The public is led to believe that laying off a worker in these difficult times might be the right decision and not a knee-jerk reaction to the COVID19 crisis. Hundreds of workers are laid off following the recent outbreak of the coronavirus and many are at home tending to the victims of the “necessary” but critical decision.
However, one observer questioned the rationale behind the move by some wealthy establishments, especially when some were reporting high profits and taking money out of their gross profits to pay hefty monthly insurance premiums for disaster contingencies.
It is suggested that before throwing in the towel, we recalibrate our thoughts and take a look at our overall overheads, workloads, capital budgets, and last but not least our insurance and contingency plans or lack thereof. Here are some factors we might consider before laying off workers during a pandemic or natural disaster:
Reduction of overheads
A widely used cliché is: “it’s never too late for a rain” and many businesses could be putting away their umbrellas during the “rainy season” and finding profitable ways to operate their business efficiently. Reducing overhead and restructuring our budgets could be one way to mitigate further losses during a crisis. In fact, more often than not, we experience losses due to overuse or underuse of company facilities and resources. An example of cost reduction is using energy efficient appliances during the day and planning a well-defined and structured workload.
Reducing or managing workloads could be a smart way to cut further business losses. In some establishments we have too many workers duplicating and repeating similar tasks without the need for specialization. If we have one or two experts in a field, we could reduce the number of people doing similar work, thereby reducing trial, error, and workflow interruptions.
Having more staff does not necessarily improve efficiency, but having more expert knowledge of the operation improves the quality of the result. By having trained and knowledgeable staff, we minimize overtime and labor hours to get the job done. This productive movement also affects the general working capital of the business.
Restructure working capital budgets
When we spend too much money on unnecessary resources, we may overshoot our working capital budget. This important aspect of business finance provides the basic framework for everything to work cohesively in your business. It stimulates cash flow and provides the materials to do good efficiently. However, when the compensation packages for some senior managers and staff members are exorbitant, it will significantly affect the company’s profit and loss, especially when there is a crisis.
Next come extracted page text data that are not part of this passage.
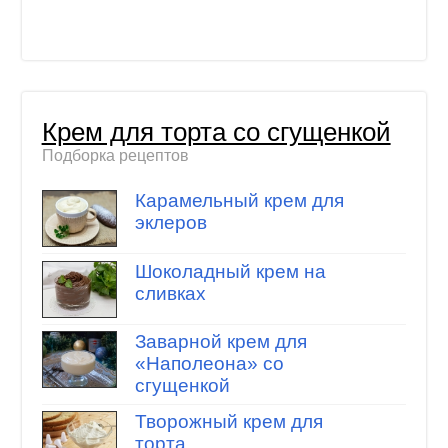
Крем для торта со сгущенкой
Подборка рецептов
Карамельный крем для
эклеров
Шоколадный крем на
сливках
Заварной крем для
«Наполеона» со
сгущенкой
Творожный крем для
торта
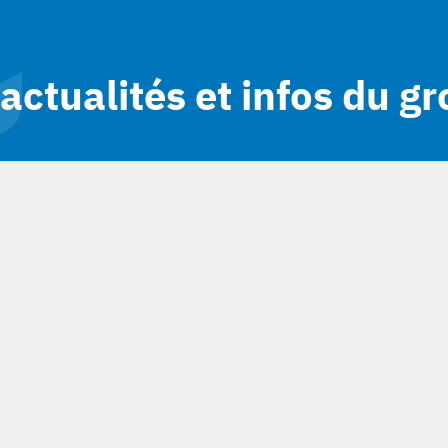
actualités et infos du g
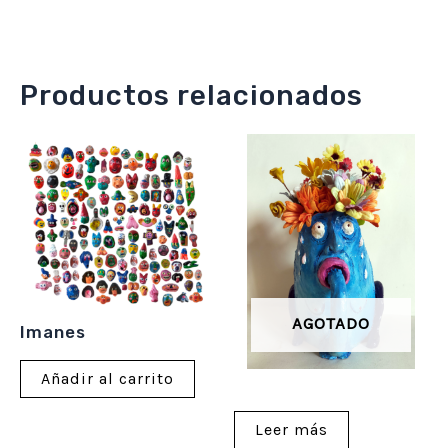
Productos relacionados
AGOTADO
Imanes
Añadir al carrito
Leer más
This is a critical area to consider before we get to the bottom of the org chart to get rid of essential workers. An example of such adjustments might be a reduction in motor vehicle expenses and other compensation packages for senior staff members and corporate executives, as there are plans to reduce working hours. In addition to adjusting working capital expenses, we might also adjust our insurance premiums for the business or review affordable insurance packages.
Review insurance premiums
Reducing expenses for probable events may not be a good idea for the future, but it is certainly a way to invest in the productivity and longevity of the business. Here’s an example: If we pay insurance premiums of $100,000 a month in the event business is delayed by a disaster, we’re actually substituting for those hefty numbers with additional salary increases for staff members that could triple our income from that figure in the same month. This is called the opportunity cost or cost-benefit factor of the business.
While it’s a wise decision to plan for contingencies, a pragmatic approach is to consider the cost-benefit factor of paying high insurance premiums versus increasing payroll to employ efficient staff members. On the contrary, there could be a devastating adverse effect on the business if there is no insurance or disaster contingency plans for the business.
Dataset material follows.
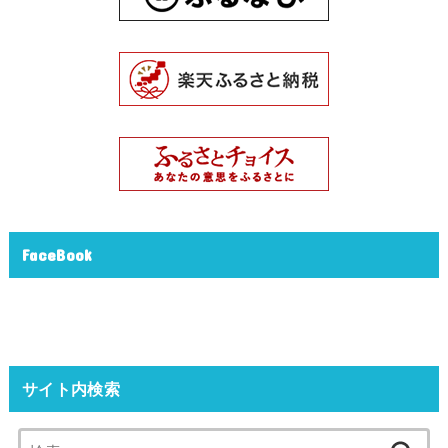
FaceBook
サイト内検索
検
However, from a financial point of view, laying off staff could preserve the company’s long-term goals. If the country is facing a global crisis and that causes potential customers to lose interest, then it would not make sense to operate as usual at full capacity and therefore having fewer staff could save the company from closure. However, if we put in place a proper plan to reduce waste, plan for contingencies, and allocate adequate resources to departments, we could retain staff members who have contributed significantly to the organization’s productivity.
When we act impulsively in situations that affect the workforce and the majority, we not only disrupt the socioeconomic stability of the country, but we create more devastating economic and emotional instability in the home when normality is restored. Many times the damage is irreparable. Acting impulsively by laying off workers in an unforeseen crisis might not be the right way to run a dynamic business. On the contrary, such immediate action questions the strength and dynamism of that business.